National awareness of sexual harassment in the workplace continues to dominate political attention, as two recent stories suggest.
Labour leader Jeremy Corbyn has pledged to crack down on what he referred to as the “scourge” of sexual harassment during a speech to a recent union conference. Mr Corbyn is also promoting a ban on non-disclosure agreements in settlements of claims for sexual harassment.
Corbyn has also stated that under a Labour government, he would make it compulsory for bosses to reveal their anti-harassment policies. The party will also be looking to double the time frame for how long after an incident that an employment tribunal could be brought.
The House of Commons women and equalities select committee have also been told by employment specialists that the limit for the pursuit of sexual harassment claims is too short.
As with most claims to the Employment Tribunal, claims for sexual harassment generally have to be brought within three months of the act complained of. However, claimants’ representatives have argued that this time frame is too short when considering the difficult position victims of sexual harassment find themselves in before turning to consider the pursuit of legal action.
The Free Representation Unit, a charity that supports people who are eligible for legal aid, argued that that the time limit is “bizarrely short” compared to other civil justice areas, such as breach of contract claims and personal injury.
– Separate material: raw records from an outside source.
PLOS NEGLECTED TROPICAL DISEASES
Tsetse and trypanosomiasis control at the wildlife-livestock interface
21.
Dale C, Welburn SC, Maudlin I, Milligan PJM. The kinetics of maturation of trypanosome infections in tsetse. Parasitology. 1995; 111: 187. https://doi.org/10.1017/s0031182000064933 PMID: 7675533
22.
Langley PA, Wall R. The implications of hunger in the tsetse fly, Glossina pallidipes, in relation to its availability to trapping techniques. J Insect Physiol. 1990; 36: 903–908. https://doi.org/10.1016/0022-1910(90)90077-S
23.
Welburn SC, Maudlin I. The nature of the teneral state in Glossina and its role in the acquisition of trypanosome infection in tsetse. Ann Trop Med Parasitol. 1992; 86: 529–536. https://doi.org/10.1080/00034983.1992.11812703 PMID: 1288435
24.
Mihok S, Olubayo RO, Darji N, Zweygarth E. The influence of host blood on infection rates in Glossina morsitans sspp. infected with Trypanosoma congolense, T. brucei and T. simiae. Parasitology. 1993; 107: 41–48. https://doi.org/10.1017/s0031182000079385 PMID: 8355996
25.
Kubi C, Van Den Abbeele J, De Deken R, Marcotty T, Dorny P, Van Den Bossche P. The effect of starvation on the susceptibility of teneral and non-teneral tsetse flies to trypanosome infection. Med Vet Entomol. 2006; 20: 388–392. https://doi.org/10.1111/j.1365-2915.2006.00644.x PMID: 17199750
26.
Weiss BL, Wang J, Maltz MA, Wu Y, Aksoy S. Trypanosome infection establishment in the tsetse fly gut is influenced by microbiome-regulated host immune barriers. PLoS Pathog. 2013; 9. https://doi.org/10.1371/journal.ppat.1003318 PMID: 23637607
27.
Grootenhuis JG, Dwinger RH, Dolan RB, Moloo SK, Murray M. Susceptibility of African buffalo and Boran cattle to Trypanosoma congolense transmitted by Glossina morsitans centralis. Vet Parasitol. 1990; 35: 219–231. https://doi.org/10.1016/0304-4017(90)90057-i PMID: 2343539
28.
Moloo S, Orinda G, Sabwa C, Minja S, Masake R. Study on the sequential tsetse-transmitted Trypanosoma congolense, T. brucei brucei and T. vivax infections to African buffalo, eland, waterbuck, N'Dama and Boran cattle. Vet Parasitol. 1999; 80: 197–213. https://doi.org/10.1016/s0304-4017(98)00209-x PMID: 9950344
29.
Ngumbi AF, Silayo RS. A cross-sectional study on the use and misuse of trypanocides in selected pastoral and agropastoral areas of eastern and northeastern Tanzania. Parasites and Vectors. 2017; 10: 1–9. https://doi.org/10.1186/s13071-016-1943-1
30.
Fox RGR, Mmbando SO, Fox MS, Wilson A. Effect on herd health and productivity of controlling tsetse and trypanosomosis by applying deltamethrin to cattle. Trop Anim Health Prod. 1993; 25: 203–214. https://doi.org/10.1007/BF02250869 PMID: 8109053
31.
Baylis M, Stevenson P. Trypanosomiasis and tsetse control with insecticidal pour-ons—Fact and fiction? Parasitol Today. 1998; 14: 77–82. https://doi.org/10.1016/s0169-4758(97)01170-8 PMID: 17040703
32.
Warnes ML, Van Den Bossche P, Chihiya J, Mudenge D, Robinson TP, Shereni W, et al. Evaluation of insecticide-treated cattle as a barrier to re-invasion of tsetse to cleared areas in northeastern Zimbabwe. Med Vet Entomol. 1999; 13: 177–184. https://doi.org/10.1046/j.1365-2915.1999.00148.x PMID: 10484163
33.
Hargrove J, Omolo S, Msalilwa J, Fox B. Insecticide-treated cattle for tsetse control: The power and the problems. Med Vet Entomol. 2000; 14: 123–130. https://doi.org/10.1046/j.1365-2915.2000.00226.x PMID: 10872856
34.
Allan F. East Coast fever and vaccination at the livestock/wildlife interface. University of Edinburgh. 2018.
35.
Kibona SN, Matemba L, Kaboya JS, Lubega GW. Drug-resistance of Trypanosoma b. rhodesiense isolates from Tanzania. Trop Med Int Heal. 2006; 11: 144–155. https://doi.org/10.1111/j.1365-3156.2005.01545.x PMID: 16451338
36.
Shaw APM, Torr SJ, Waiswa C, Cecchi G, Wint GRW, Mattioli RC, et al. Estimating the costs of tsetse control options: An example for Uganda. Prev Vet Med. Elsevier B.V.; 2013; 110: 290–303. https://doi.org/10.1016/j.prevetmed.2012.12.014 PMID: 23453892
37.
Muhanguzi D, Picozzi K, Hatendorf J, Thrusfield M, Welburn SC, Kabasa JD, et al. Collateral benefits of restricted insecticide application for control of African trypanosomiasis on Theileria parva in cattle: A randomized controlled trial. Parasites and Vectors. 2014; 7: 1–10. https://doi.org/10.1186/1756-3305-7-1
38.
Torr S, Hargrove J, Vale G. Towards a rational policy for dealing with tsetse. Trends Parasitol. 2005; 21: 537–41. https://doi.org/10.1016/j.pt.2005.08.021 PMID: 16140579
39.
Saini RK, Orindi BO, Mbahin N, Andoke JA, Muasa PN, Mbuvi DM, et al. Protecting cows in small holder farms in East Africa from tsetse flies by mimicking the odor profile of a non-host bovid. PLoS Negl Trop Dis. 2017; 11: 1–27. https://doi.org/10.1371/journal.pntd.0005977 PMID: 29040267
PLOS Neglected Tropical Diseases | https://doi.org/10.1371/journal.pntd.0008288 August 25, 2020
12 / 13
Whilst it may be no surprise for a Labour leader to promote the interests of workers, few would disagree that the recent flood of stories regarding sexual harassment in various industries is worthy of concern for society as a whole.
It remains to be seen whether the building pressure on politicians to act on sexual harassment in employment will lead to significant amendments to legislation (such as increasing time limits for claims), but what is clear is that employers should not ignore the dangers of sexual harassment in their organisations.